Tout se joue lors d’un nouveau périple maritime vers les Etats-Unis où se jouent dans enjeux intimes et collectif. Nuggin poursuit sa croisade incognito en surveillant un officier anglais (Henry Wilcoxon) ayant l’activité secrète de négrier et dont notre héros va s’amouracher de la sœur Margaret (Frances Dee). Nuggin entaché d’une réputation douteuse factice se confronte à la lutte des classes ainsi que des préjugés face à un nanti corrompu. Hathaway s’appuie sur le charisme de sa star dont la beauté et la droiture qu’il inspire vaut tous les dialogues justificatifs, Margaret s’interroge mais ne doute jamais de lui à la manière du spectateur qui ne peut imaginer un Gary Cooper négatif. Le traitement est finalement plus intéressant pour Powdah également sous le charme de Babsie (Olympe Bradna), ancienne femme de chambre partie chercher fortune aux Etats-Unis. 

A travers eux Hathaway déploie un dessein plus collectif de ces passagers laissant leur passé, leurs maux et les inégalités qui les entravaient en Angleterre pour se racheter une virginité dans le Nouveau-Monde. On le ressent dans certains dialogues de Babsie, dans la manière qu’a Hathaway de filmer toutes les couches sociales du navire. Certains montages alternés annoncent très clairement le Titanic de James Cameron lorsque l’on passe du bal habillé et guindé des nantis aux danses plus libérées des couches pauvres du navire. La scène de naufrage participera aussi à ce sentiment de réminiscence mais tout cela reste plus survolé, est moins évocateur dans le film d’Hathaway qui file plus droit, parfois trop. Le film avait apparemment une teneur de prestige, plus épique, dans son objectif initial et l’exploitation commerciale qui devait en être faite. Le montage est finalement réduit à 92 minutes et s’avère plus alerte et direct pour le meilleur, mais manque de complexité dans ses évènements et la caractérisation de ses personnages pour le moins bon. 

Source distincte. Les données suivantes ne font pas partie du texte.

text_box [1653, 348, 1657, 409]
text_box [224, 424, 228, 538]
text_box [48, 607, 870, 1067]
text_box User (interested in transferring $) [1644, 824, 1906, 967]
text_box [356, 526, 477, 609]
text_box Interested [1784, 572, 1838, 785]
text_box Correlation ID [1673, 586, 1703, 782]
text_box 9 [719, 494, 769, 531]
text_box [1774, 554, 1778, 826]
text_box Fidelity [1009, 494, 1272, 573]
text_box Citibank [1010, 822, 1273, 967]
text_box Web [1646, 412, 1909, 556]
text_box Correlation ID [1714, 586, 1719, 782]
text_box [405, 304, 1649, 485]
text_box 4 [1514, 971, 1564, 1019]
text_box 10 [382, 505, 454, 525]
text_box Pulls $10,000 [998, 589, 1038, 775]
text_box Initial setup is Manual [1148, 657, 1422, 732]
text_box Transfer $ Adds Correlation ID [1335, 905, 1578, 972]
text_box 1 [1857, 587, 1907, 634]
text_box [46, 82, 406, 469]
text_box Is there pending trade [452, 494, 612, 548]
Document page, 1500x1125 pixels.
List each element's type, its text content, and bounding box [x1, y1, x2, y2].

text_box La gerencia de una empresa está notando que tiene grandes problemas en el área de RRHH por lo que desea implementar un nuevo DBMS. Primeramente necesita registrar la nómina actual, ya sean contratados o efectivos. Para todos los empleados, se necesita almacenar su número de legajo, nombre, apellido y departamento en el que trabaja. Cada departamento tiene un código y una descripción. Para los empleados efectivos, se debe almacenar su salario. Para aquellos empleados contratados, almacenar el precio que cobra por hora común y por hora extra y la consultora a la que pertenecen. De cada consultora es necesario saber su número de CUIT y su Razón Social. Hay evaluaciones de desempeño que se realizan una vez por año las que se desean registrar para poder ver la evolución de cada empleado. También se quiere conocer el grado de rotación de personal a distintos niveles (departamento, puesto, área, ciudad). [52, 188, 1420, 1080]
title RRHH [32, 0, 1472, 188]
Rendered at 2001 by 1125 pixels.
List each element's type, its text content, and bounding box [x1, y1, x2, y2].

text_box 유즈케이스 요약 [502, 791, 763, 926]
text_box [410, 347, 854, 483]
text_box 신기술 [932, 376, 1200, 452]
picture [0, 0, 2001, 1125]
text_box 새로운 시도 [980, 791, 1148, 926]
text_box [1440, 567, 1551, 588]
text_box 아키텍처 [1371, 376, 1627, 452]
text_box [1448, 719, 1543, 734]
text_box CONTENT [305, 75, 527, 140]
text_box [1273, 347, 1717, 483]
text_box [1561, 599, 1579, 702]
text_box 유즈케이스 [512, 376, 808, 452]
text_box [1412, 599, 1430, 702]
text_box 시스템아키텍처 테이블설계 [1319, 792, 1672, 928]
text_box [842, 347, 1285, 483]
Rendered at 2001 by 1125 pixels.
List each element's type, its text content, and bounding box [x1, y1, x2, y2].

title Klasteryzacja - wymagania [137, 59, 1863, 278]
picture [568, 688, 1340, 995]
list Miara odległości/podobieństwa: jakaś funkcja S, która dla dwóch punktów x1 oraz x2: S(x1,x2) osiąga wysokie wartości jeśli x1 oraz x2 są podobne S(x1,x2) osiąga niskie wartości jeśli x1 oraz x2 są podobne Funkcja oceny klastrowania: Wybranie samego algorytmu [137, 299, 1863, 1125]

Néanmoins le talent d’Hathaway pour croquer et rendre un protagoniste en un rien joue à plein avec les deux personnages féminins. Babsie est très touchante dans les aspirations modestes qu’elle vise aux Etats-Unis et trouve à travers Powdah une âme sœur propre à l’aimer et la soutenir. C’est d’autant plus touchant lorsqu’intervient le naufrage et son lot de terribles sacrifices où Hathaway mêle son impressionnant savoir-faire spectaculaire à une noirceur où il n’hésite pas à un mourir une enfant. La qualité de la séquence vient en partie des comme souvent velléités réalistes d’Hathaway qui sort des studios et filme les passages maritimes en extérieurs aux abords de l’île Catalina. Le film y gagne en immersion et le montage alterne habilement avec les intérieurs studio. Ce que le script rend parfois trop simplifié ou mécanique éclate donc dans le naufrage final et le fameux moment « héroïque » où Taylor abat certains passagers pour maintenir le canot de sauvetage. L’acceptation du récit trouve en contrepoint la brutalité assez frontale et choquante de Taylor telle qu’elle est filmée sans ambages par Hathaway. Cela donne donc un beau film d’aventures parfaitement à cheval entre la contrainte des conventions et l’audace de sa mise en scène.